Insights

November 22, 2023

Weekly EconMinute—Fiscal sustainability

In this week’s EconMinute, we’re talking about fiscal sustainability of the federal government.

It’s not just households that are burdened with hefty debt payments; the same is true of the federal government. With interest rates high, many wonder if government finances are, or will be, stretched too thin. As such, all eyes were on the 2023 Fall Economic Statement (FES) for insight into the government’s fiscal sustainability.  

Though there are a variety of ways to assess the government’s financial health, we focus on one key metric for our analysis: the cost of servicing outstanding government debt, expressed as a percentage of government revenues.

One way to think of this measure is with respect to personal finances. This would be the equivalent of the percentage of your household’s income spent on debt servicing (e.g., a mortgage, car loan, and minimum payments on a credit card). The more money spent on debt, the less there is to spend on other things—without piling on even more debt.

So what did the latest update reveal about Canada’s fiscal sustainability?

  • According to the FES, payments on debt remain in line with what was anticipated in Budget 2023 for Fiscal Year 2022/23: at 7.6% of revenues.
  • However, the FES expects these payments to grow more sharply over time. As of Fiscal Year 2027/28, they are expected to reach 10.3% of revenues, compared with 9.1% expected in Budget 2023.   
  • The faster increase over the projection horizon is because debt payments are set to grow more significantly while revenues will not. In other words, to stabilize this measure would require a tax increase (to increase revenue) or spending cuts (to curb additional debt).
  • To put this in perspective, this 10.3% is 2.2 percentage points or 27% above Budget 2019 expectations and in line with levels as of 2013. Though this might not sound like a lot, it would amount to around $12 billion dollars every year that could be spent elsewhere.
  • That said, the outlook remains considerably better than the early 1990’s when the federal government spent over 30 cents of every dollar it collected in taxes on debt payments.  

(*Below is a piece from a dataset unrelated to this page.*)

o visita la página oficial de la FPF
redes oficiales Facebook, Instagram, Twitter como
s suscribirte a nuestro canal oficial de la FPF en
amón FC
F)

What can we learn from this quick assessment? First, Canada’s fiscal state is far from dire. Debt eats up about 10% of government revenues, a far cry from the financial reality of the 1980’s and 1990’s. Still, the trajectory is not encouraging. Furthermore, in the absence of a fiscal anchor with sufficient stringency, there may be a temptation to push the bounds of sustainability—just enough with each budget and fiscal update—until we reach the tipping point.